Once the holes were drilled out, the MAG throw installed in seconds.  In my opinion, the DW MAG throwoff is worth every penny of the $29.99 it costs.  The stock PDP butt plate is solid, so I decided to keep it.

After inspecting the bearing edges, which were as good as any I've ever seen, I took the opportunity to upgrade the batter head to a Remo Controlled Sound reverse dot, which as most of you know is a coated, Ambassador-weight, single-ply head with a 5 mil reverse dot.  I'm not crazy about 1.6mm hoops on snare drums, but I decided to go ahead and give them a try for a while to see how they work out.  I then added nylon washers to the tension rods and installed and seated the heads.

My initial observations after spending a few hours with the Platinum solid maple snare in the rehearsal studio today:
  • The Platinum snare tunes up very easily, perhaps because of the excellent bearing edges.  This drum seemed very happy at a 3g# tuning (380Hz at each reso lug, 328Hz at each batter lug).
  • The tone of the Platinum has a lot more "woodiness" and "body" than the X7 snare.  When played side-by-side, it was difficult to hear any "woodiness" at all in the X7 snare's tone.
  • The Platinum's tone blends well into a variety of music.  It is a versatile snare.
  • Rimshots are a bit weak, which I attribute to the 1.6mm hoops.

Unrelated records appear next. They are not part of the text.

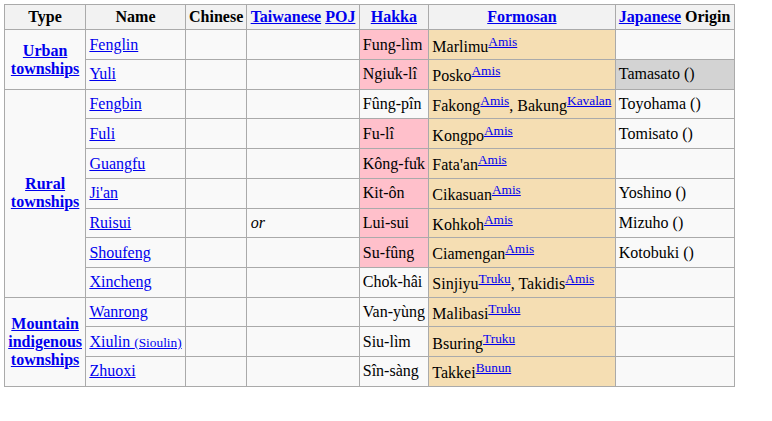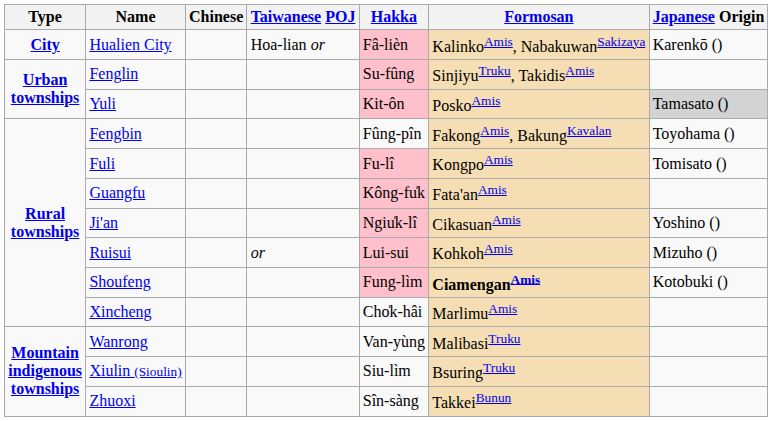+ row: City | Hualien City | Hoa-lian or | Fâ-lièn | KalinkoAmis, NabakuwanSakizaya | Karenkō ()
Fenglin | Hakka: Fung-lìm -> Su-fûng
Fenglin | Formosan: MarlimuAmis -> SinjiyuTruku, TakidisAmis
Yuli | Hakka: Ngiu̍k-lî -> Kit-ôn
Ji'an | Hakka: Kit-ôn -> Ngiu̍k-lî
Shoufeng | Hakka: Su-fûng -> Fung-lìm
Shoufeng | Formosan: normal -> bold
Xincheng | Formosan: SinjiyuTruku, TakidisAmis -> MarlimuAmis
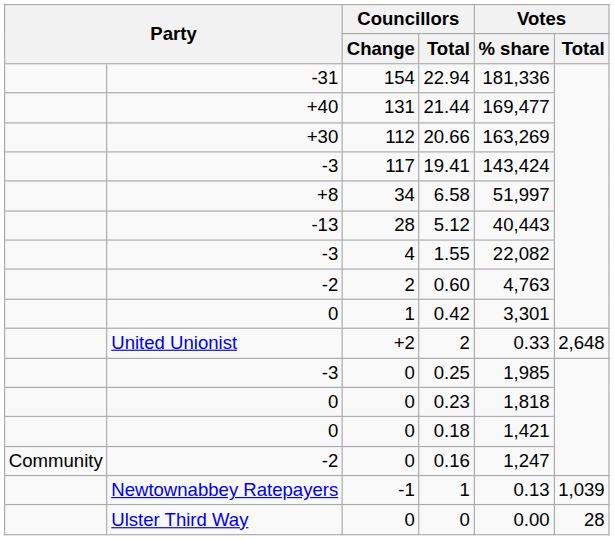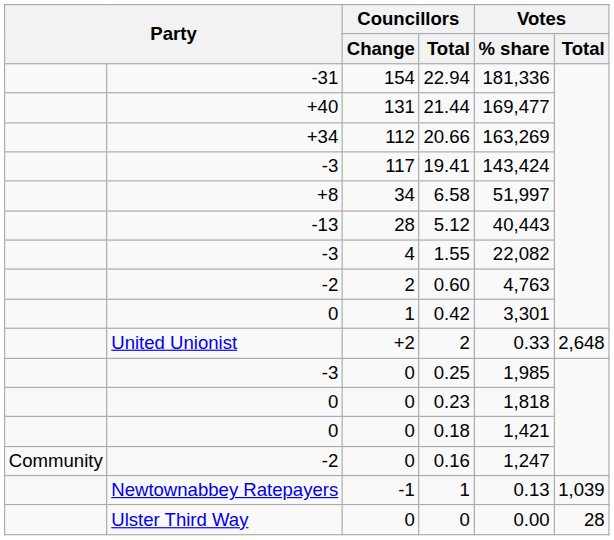20.66 | column 2: +30 -> +34
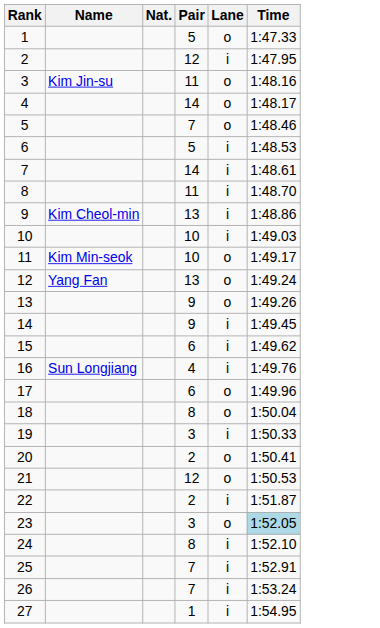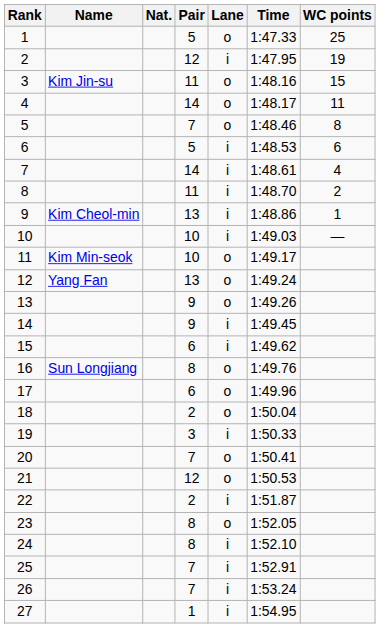+ column: WC points | 25 | 19 | 15 | 11 | 8 | 6 | 4 | 2 | 1 | —
16 | Pair: 4 -> 8
16 | Lane: i -> o
18 | Pair: 8 -> 2
20 | Pair: 2 -> 7
23 | Pair: 3 -> 8
23 | Time: lightblue background -> no background
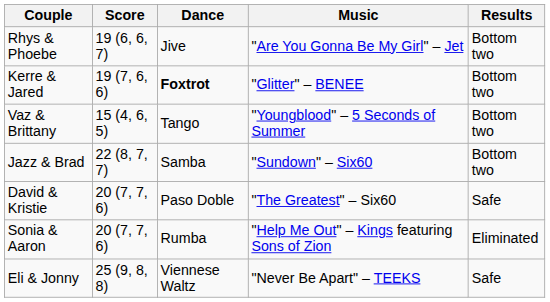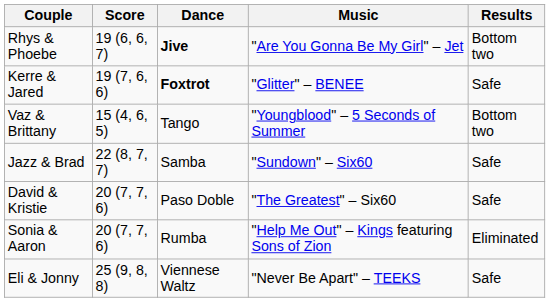Rhys & Phoebe | Dance: normal -> bold
Kerre & Jared | Results: Bottom two -> Safe
Jazz & Brad | Results: Bottom two -> Safe
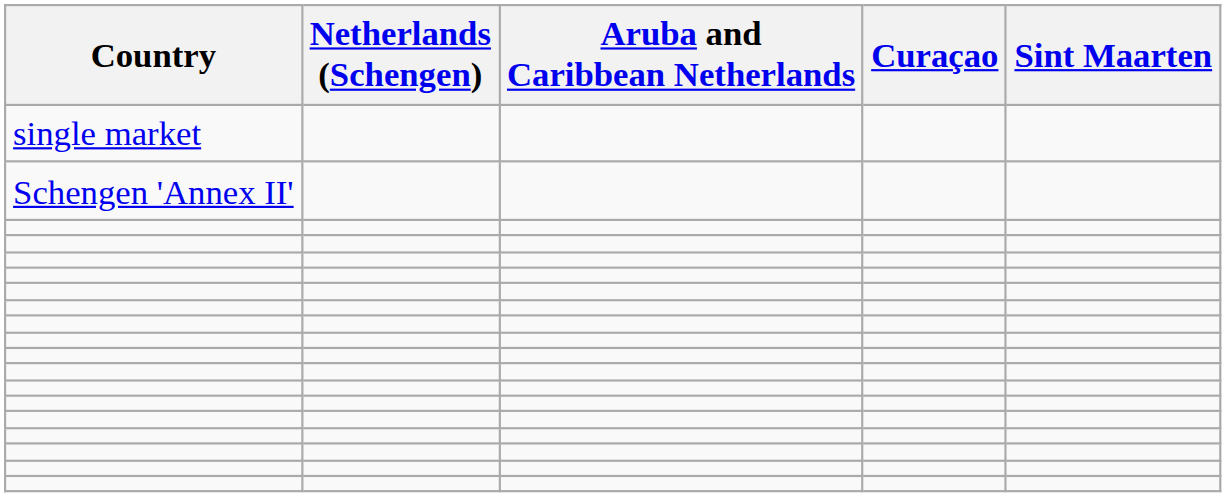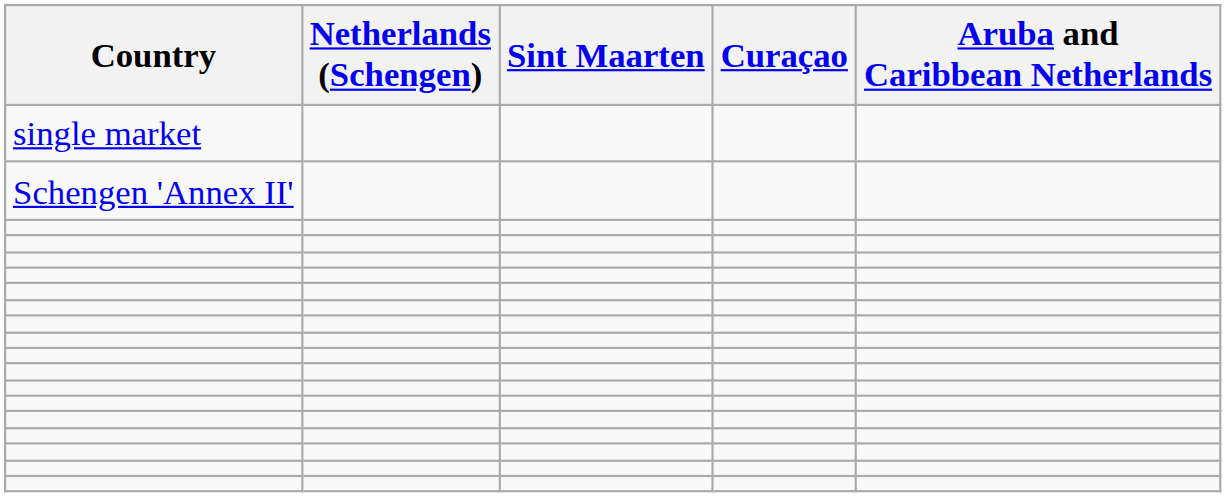columns swapped: Aruba and Caribbean Netherlands <-> Sint Maarten
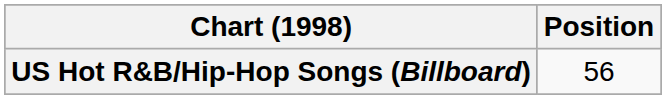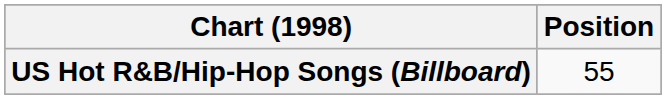US Hot R&B/Hip-Hop Songs (Billboard) | Position: 56 -> 55
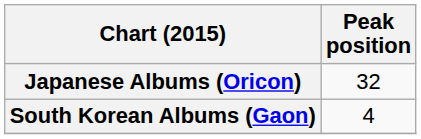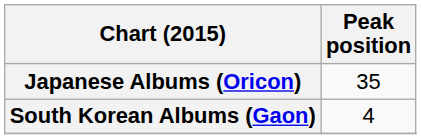Japanese Albums (Oricon) | Peak position: 32 -> 35
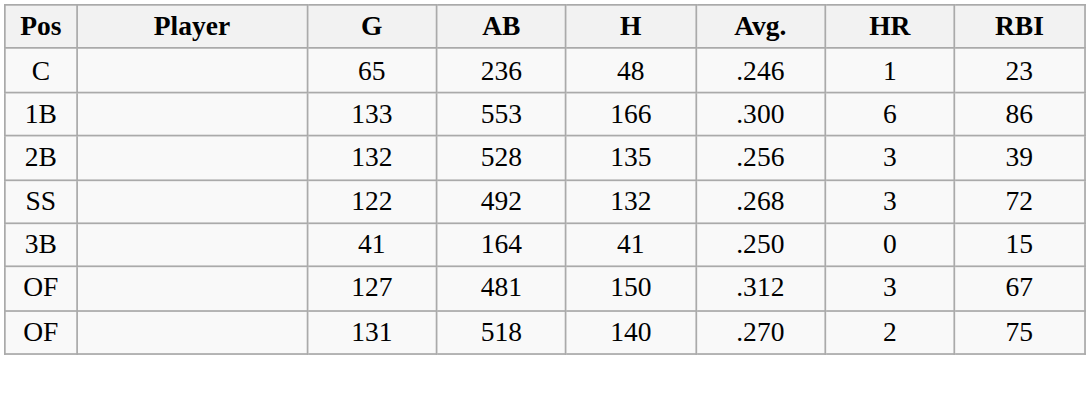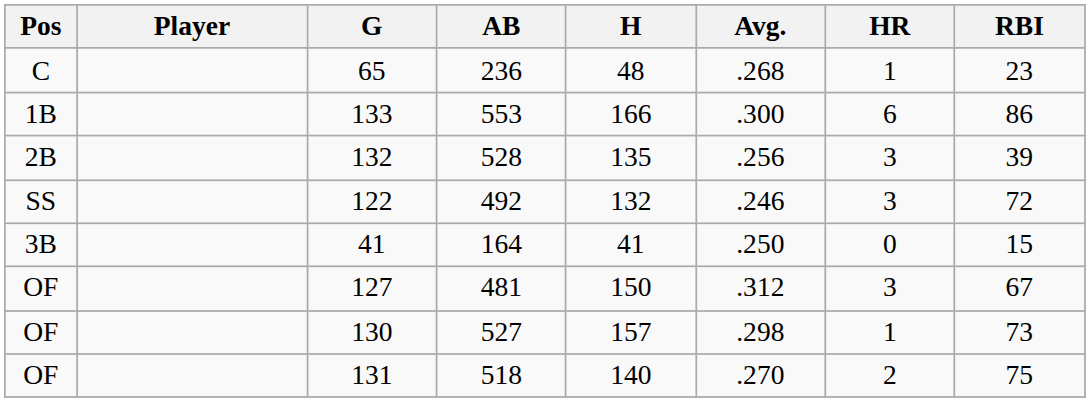65 | Avg.: .246 -> .268
122 | Avg.: .268 -> .246
+ row: OF | 130 | 527 | 157 | .298 | 1 | 73
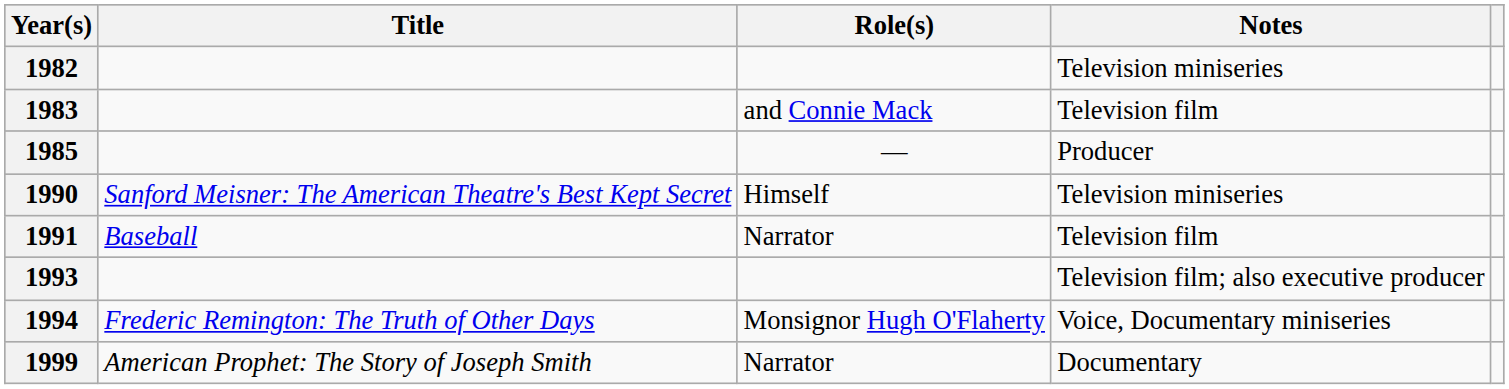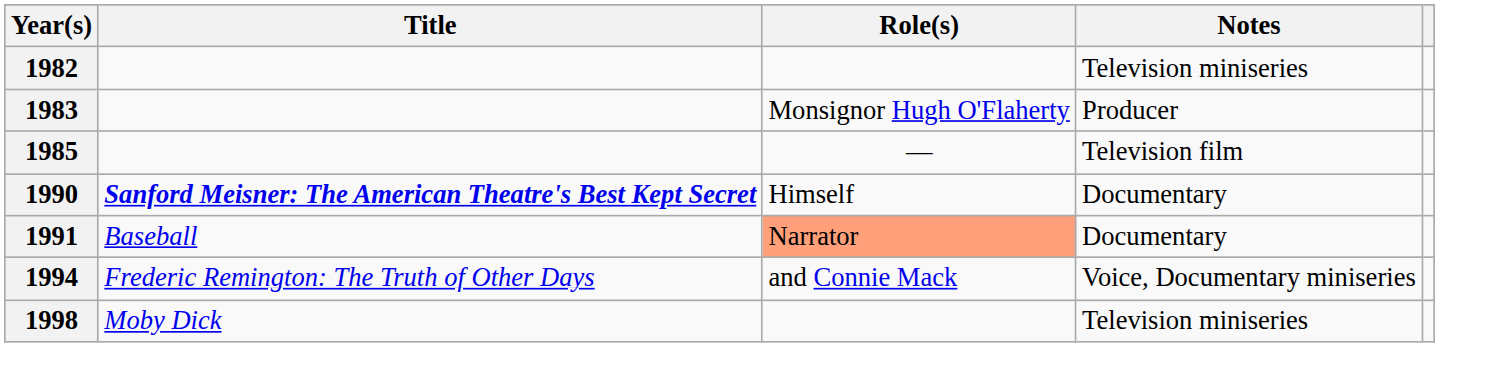1983 | Role(s): and Connie Mack -> Monsignor Hugh O'Flaherty
1983 | Notes: Television film -> Producer
1985 | Notes: Producer -> Television film
1990 | Title: normal -> bold
1990 | Notes: Television miniseries -> Documentary
1991 | Role(s): no background -> lightsalmon background
1991 | Notes: Television film -> Documentary
- row: 1993 | Television film; also executive producer
1994 | Role(s): Monsignor Hugh O'Flaherty -> and Connie Mack
+ row: 1998 | Moby Dick | Television miniseries
- row: 1999 | American Prophet: The Story of Joseph Smith | Narrator | Documentary
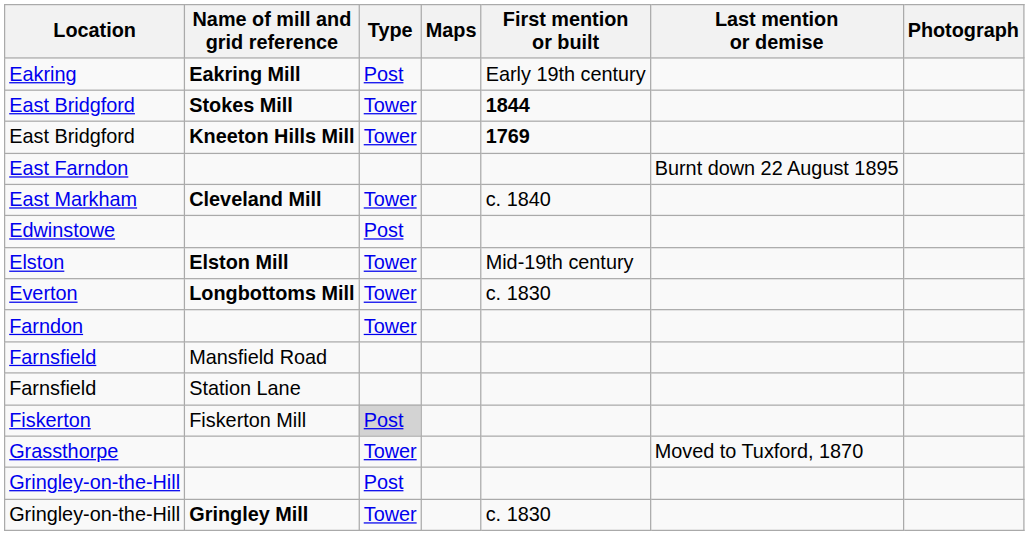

The PDP Platinum solid maple snare is a quality drum at an excellent price point.  More importantly, its tone is reminiscent of the legendary Slingerland Radio King.  The more I play it, the more I hear the Radio King in its voice.  It is definitely a keeper in my snare drum collection.

--Darin

1 comment:

  1. UPDATE: I recently upgraded the hoops on this snare drum to 3.0mm DW True-Hoops. The True-Hoops add as much crack to rimshots as die-cast hoops, while saving your sticks with a rolled top flange. They dry out the sound slightly--my guess is that the sound is somewhere between 2.3mm triple-flange and die-cast hoops.

    With this $60 upgrade, I believe the PDP Platinum solid maple snare is could go up against any DW maple snare!